▶ [YOUR ASSIGNMENT] Starting at the first line of the records below, reproduce every line up to and including the line with "sebagai salah satu keperluan", but leave out all pictures.

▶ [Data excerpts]

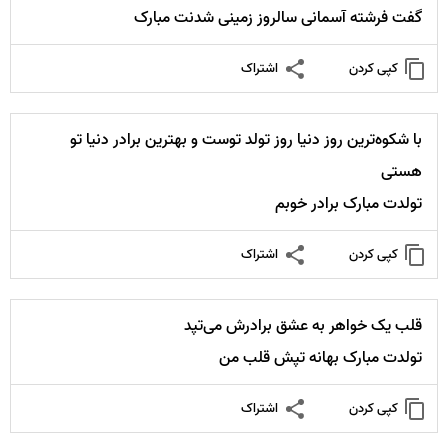
گفت فرشته آسمانی سالروز زمینی شدنت مبارک
کپی کردن
اشتراک
با شکوه‌ترین روز دنیا روز تولد توست و بهترین برادر دنیا تو
هستی
تولدت مبارک برادر خوبم
کپی کردن
اشتراک
قلب یک خواهر به عشق برادرش می‌تپد
تولدت مبارک بهانه تپش قلب من
کپی کردن
اشتراک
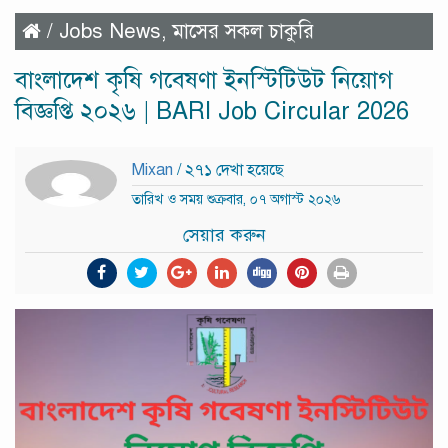
/
Jobs News
,
মাসের সকল চাকুরি
বাংলাদেশ কৃষি গবেষণা ইনস্টিটিউট নিয়োগ
বিজ্ঞপ্তি ২০২৬ | BARI Job Circular 2026
Mixan
/ ২৭১ দেখা হয়েছে
তারিখ ও সময় শুক্রবার, ০৭ অগাস্ট ২০২৬
সেয়ার করুন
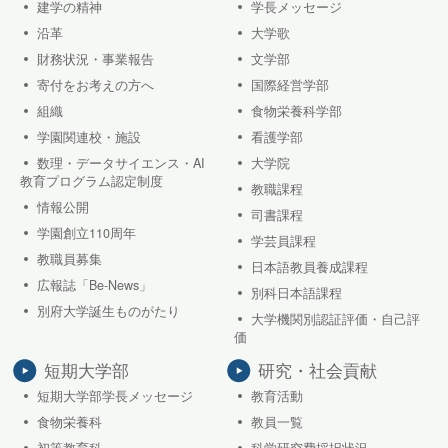
建学の精神
学長メッセージ
沿革
大学歌
財務状況・事業報告
文学部
寄付をお考えの方へ
国際経営学部
組織
食物栄養科学部
学園関連校・施設
看護学部
数理・データサイエンス・AI
大学院
教育プログラム認定制度
教職課程
情報公開
司書課程
学園創立110周年
学芸員課程
教職員募集
日本語教員養成課程
広報誌「Be-News」
別科日本語課程
別府大学誕生ものがたり
大学機関別認証評価・自己評
価
短期大学部
研究・社会貢献
短期大学部学長メッセージ
教育活動
食物栄養科
教員一覧
初等教育科
科学研究費採択状況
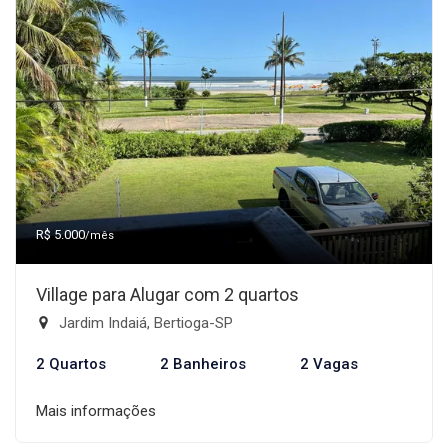
R$ 5.000
/mês
Village para Alugar com 2 quartos
Jardim Indaiá, Bertioga-SP
2 Quartos
2 Banheiros
2 Vagas
Mais informações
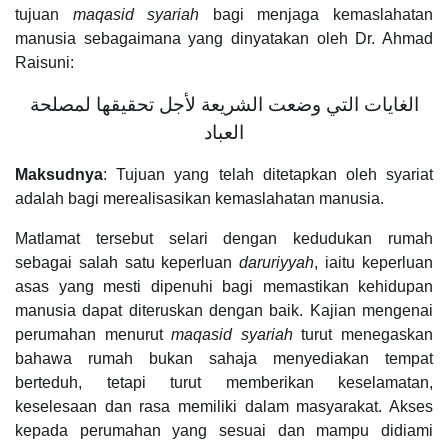
tujuan
maqasid syariah
bagi menjaga kemaslahatan
manusia sebagaimana yang dinyatakan oleh Dr. Ahmad
Raisuni:
الغايات التي وضعت الشريعة لأجل تحقيقها لمصلحة
العباد
Maksudnya
: Tujuan yang telah ditetapkan oleh syariat
adalah bagi merealisasikan kemaslahatan manusia.
Matlamat tersebut selari dengan kedudukan rumah
sebagai salah satu keperluan
daruriyyah
, iaitu keperluan
asas yang mesti dipenuhi bagi memastikan kehidupan
manusia dapat diteruskan dengan baik. Kajian mengenai
perumahan menurut
maqasid syariah
turut menegaskan
bahawa rumah bukan sahaja menyediakan tempat
berteduh, tetapi turut memberikan keselamatan,
keselesaan dan rasa memiliki dalam masyarakat. Akses
kepada perumahan yang sesuai dan mampu didiami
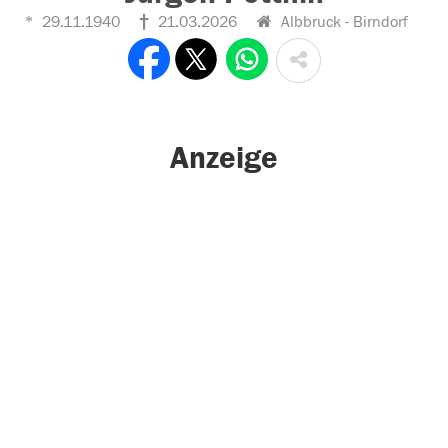
29.11.1940
21.03.2026
Albbruck - Birndorf
Anzeige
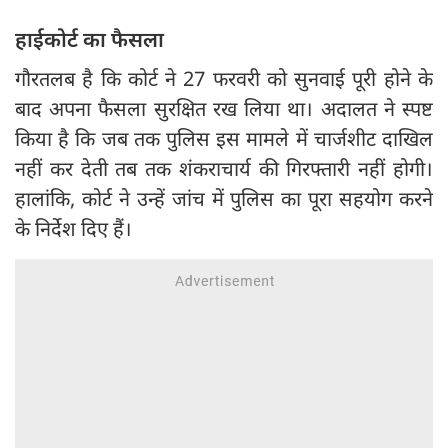
हाईकोर्ट का फैसला
गौरतलब है कि कोर्ट ने 27 फरवरी को सुनवाई पूरी होने के
बाद अपना फैसला सुरक्षित रख लिया था। अदालत ने स्पष्ट
किया है कि जब तक पुलिस इस मामले में चार्जशीट दाखिल
नहीं कर देती तब तक शंकराचार्य की गिरफ्तारी नहीं होगी।
हालांकि, कोर्ट ने उन्हें जांच में पुलिस का पूरा सहयोग करने
के निर्देश दिए हैं।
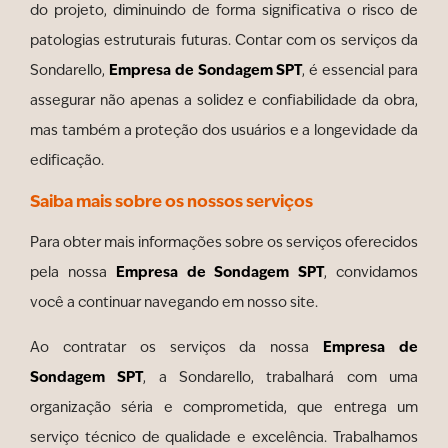
do projeto, diminuindo de forma significativa o risco de
patologias estruturais futuras. Contar com os serviços da
Empresa de Sondagem SPT
Sondarello,
, é essencial para
assegurar não apenas a solidez e confiabilidade da obra,
mas também a proteção dos usuários e a longevidade da
edificação.
Saiba mais sobre os nossos serviços
Para obter mais informações sobre os serviços oferecidos
Empresa de Sondagem SPT
pela nossa
, convidamos
você a continuar navegando em nosso site.
Empresa de
Ao contratar os serviços da nossa
Sondagem SPT
, a Sondarello, trabalhará com uma
organização séria e comprometida, que entrega um
serviço técnico de qualidade e excelência. Trabalhamos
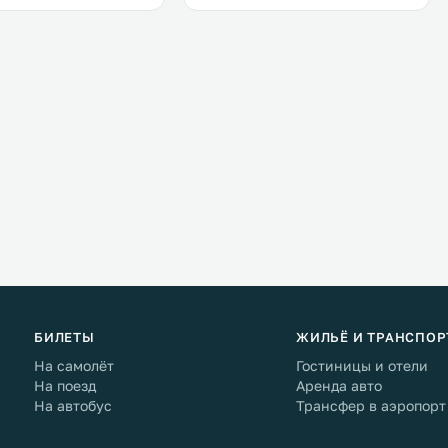
БИЛЕТЫ
ЖИЛЬЁ И ТРАНСПОР
На самолёт
Гостиницы и отели
На поезд
Аренда авто
На автобус
Трансфер в аэропорт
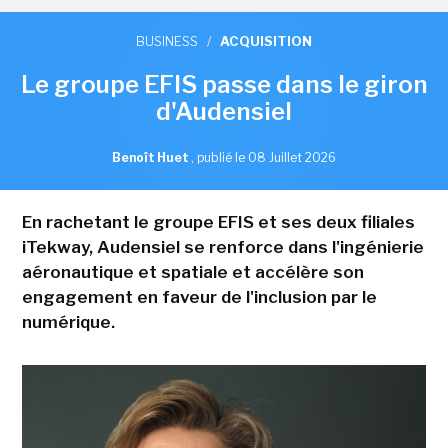
BUSINESS
/
ACQUISITION
Le groupe EFIS passe dans le giron
d'Audensiel
Benoît Huet
,
publié le 08 Juillet 2026
En rachetant le groupe EFIS et ses deux filiales
iTekway, Audensiel se renforce dans l'ingénierie
aéronautique et spatiale et accélère son
engagement en faveur de l'inclusion par le
numérique.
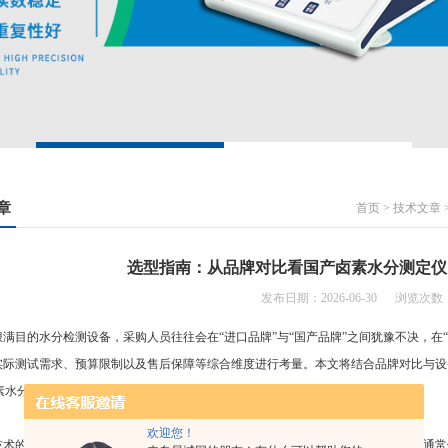
章
首页
>
技术文章
选型指南：从品牌对比看国产卤素水分测定仪
发布日期：2026-06-30 浏览次数：
满目的水分检测设备，采购人员往往会在“进口品牌”与“国产品牌”之间犹豫不决，在
实际测试需求、预算限制以及售后保障等综合维度进行考量。本文将结合品牌对比与设
01卤素水分测定仪成为了众多企业的性价比之选。
欢迎您！
技术的选型上，卤素水分测定仪相较于红外水分仪具有明显的代际优势。红外加热通常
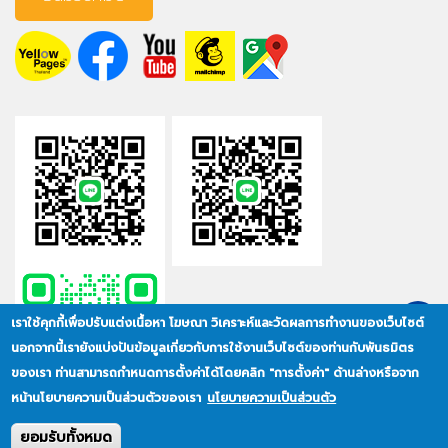
เราใช้คุกกี้เพื่อปรับแต่งเนื้อหา โฆษณา วิเคราะห์และวัดผลการทำงานของเว็บไซต์
นอกจากนี้เรายังแบ่งปันข้อมูลเกี่ยวกับการใช้งานเว็บไซต์ของท่านกับพันธมิตร
ของเรา ท่านสามารถกำหนดการตั้งค่าได้โดยคลิก "การตั้งค่า" ด้านล่างหรือจาก
หน้านโยบายความเป็นส่วนตัวของเรา
นโยบายความเป็นส่วนตัว
ยอมรับทั้งหมด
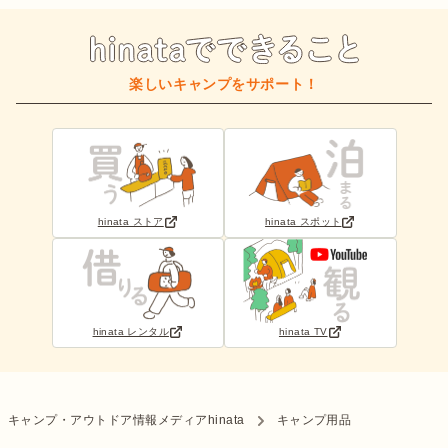
楽しいキャンプをサポート！
hinata ストア
hinata スポット
hinata レンタル
hinata TV
キャンプ・アウトドア情報メディアhinata
キャンプ用品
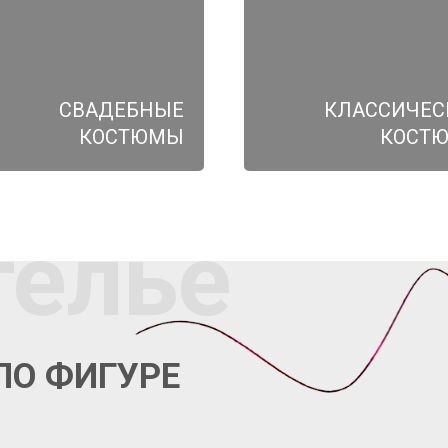
СВАДЕБНЫЕ
КЛАССИЧЕС
КОСТЮМЫ
КОСТ
телье
ПО ФИГУРЕ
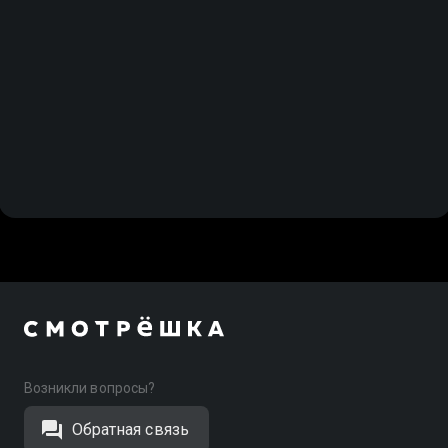
Возникли вопросы?
Обратная связь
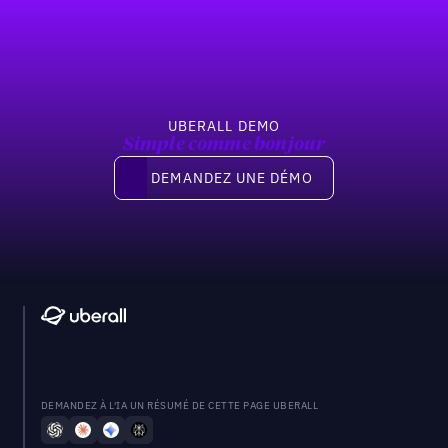
Previous
Suivant
UBERALL DEMO
Simple comme bonjour
Demandez une démo
DEMANDEZ UNE DÉMO
DEMANDEZ À L'IA UN RÉSUMÉ DE CETTE PAGE UBERALL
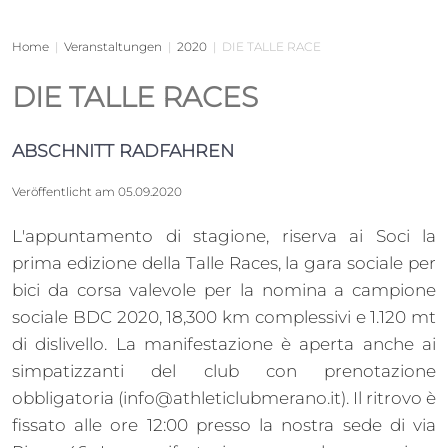
Home
|
Veranstaltungen
|
2020
|
DIE TALLE RACE
DIE TALLE RACES
 Club
ABSCHNITT RADFAHREN
Veröffentlicht am 05.09.2020
L'appuntamento di stagione, riserva ai Soci la
prima edizione della Talle Races, la gara sociale per
bici da corsa valevole per la nomina a campione
sociale BDC 2020, 18,300 km complessivi e 1.120 mt
di dislivello. La manifestazione è aperta anche ai
simpatizzanti del club con prenotazione
Clubs
obbligatoria (info@athleticlubmerano.it). Il ritrovo è
fissato alle ore 12:00 presso la nostra sede di via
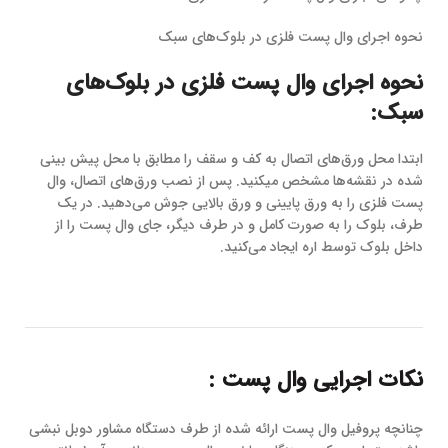
نحوه اجرای وال پست فلزی در بلوک‌های سبک
نحوه اجرای وال پست فلزی در بلوک‌های
سبک:
ابتدا محل ورق‌های اتصال به کف و سقف را مطابق با محل پیش بینی
شده در نقشه‌ها مشخص میکنید. پس از نصب ورق‌های اتصال، وال
پست فلزی را به ورق پایینی و ورق بالایی جوش می‌دهید. در یک
طرف، بلوک را به صورت کامل و در طرف دیگر، جای وال پست را از
داخل بلوک توسط اره ایجاد می‌کنید.
نکات اجرایی وال پست
:
چنانچه پروفیل وال پست ارائه شده از طرف دستگاه مشاور دوبل نبشی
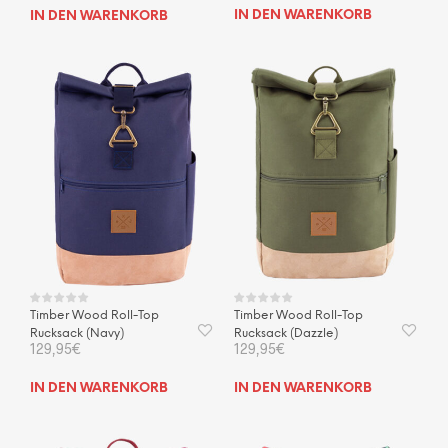
IN DEN WARENKORB
IN DEN WARENKORB
Timber Wood Roll-Top
Timber Wood Roll-Top
Rucksack (Navy)
Rucksack (Dazzle)
129,95
€
129,95
€
IN DEN WARENKORB
IN DEN WARENKORB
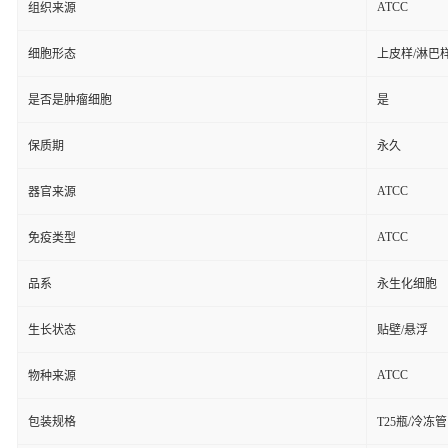
ATCC
组织来源
细胞形态
上皮样/淋巴
是否是肿瘤细胞
是
保质期
永久
ATCC
器官来源
ATCC
免疫类型
品系
永生化细胞
生长状态
贴壁/悬浮
ATCC
物种来源
包装规格
T25瓶/冷冻管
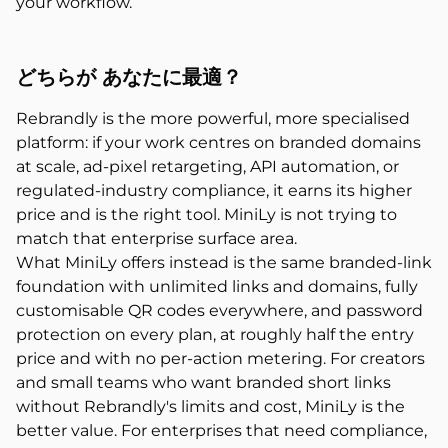
your workflow.
どちらが
あなたに最適？
Rebrandly is the more powerful, more specialised
platform: if your work centres on branded domains
at scale, ad-pixel retargeting, API automation, or
regulated-industry compliance, it earns its higher
price and is the right tool. MiniLy is not trying to
match that enterprise surface area.
What MiniLy offers instead is the same branded-link
foundation with unlimited links and domains, fully
customisable QR codes everywhere, and password
protection on every plan, at roughly half the entry
price and with no per-action metering. For creators
and small teams who want branded short links
without Rebrandly's limits and cost, MiniLy is the
better value. For enterprises that need compliance,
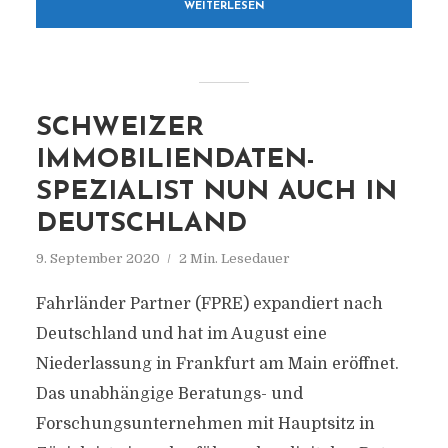
WEITERLESEN
SCHWEIZER
IMMOBILIENDATEN-
SPEZIALIST NUN AUCH IN
DEUTSCHLAND
9. September 2020
2 Min. Lesedauer
Fahrländer Partner (FPRE) expandiert nach
Deutschland und hat im August eine
Niederlassung in Frankfurt am Main eröffnet.
Das unabhängige Beratungs- und
Forschungsunternehmen mit Hauptsitz in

▶ [RESPONSE TO THE EXERCISE]
گفت فرشته آسمانی سالروز زمینی شدنت مبارک
کپی کردن
اشتراک
با شکوه‌ترین روز دنیا روز تولد توست و بهترین برادر دنیا تو
هستی
تولدت مبارک برادر خوبم
کپی کردن
اشتراک
قلب یک خواهر به عشق برادرش می‌تپد
تولدت مبارک بهانه تپش قلب من
کپی کردن
اشتراک
/
Jobs News
,
মাসের সকল চাকুরি
বাংলাদেশ কৃষি গবেষণা ইনস্টিটিউট নিয়োগ
বিজ্ঞপ্তি ২০২৬ | BARI Job Circular 2026
Mixan
/ ২৭১ দেখা হয়েছে
তারিখ ও সময় শুক্রবার, ০৭ অগাস্ট ২০২৬
সেয়ার করুন
建学の精神
学長メッセージ
沿革
大学歌
財務状況・事業報告
文学部
寄付をお考えの方へ
国際経営学部
組織
食物栄養科学部
学園関連校・施設
看護学部
数理・データサイエンス・AI
大学院
教育プログラム認定制度
教職課程
情報公開
司書課程
学園創立110周年
学芸員課程
教職員募集
日本語教員養成課程
広報誌「Be-News」
別科日本語課程
別府大学誕生ものがたり
大学機関別認証評価・自己評
価
短期大学部
研究・社会貢献
短期大学部学長メッセージ
教育活動
食物栄養科
教員一覧
初等教育科
科学研究費採択状況
R$ 5.000
/mês
Village para Alugar com 2 quartos
Jardim Indaiá, Bertioga-SP
2 Quartos
2 Banheiros
2 Vagas
Mais informações
tujuan
maqasid syariah
bagi menjaga kemaslahatan
manusia sebagaimana yang dinyatakan oleh Dr. Ahmad
Raisuni:
الغايات التي وضعت الشريعة لأجل تحقيقها لمصلحة
العباد
Maksudnya
: Tujuan yang telah ditetapkan oleh syariat
adalah bagi merealisasikan kemaslahatan manusia.
Matlamat tersebut selari dengan kedudukan rumah
sebagai salah satu keperluan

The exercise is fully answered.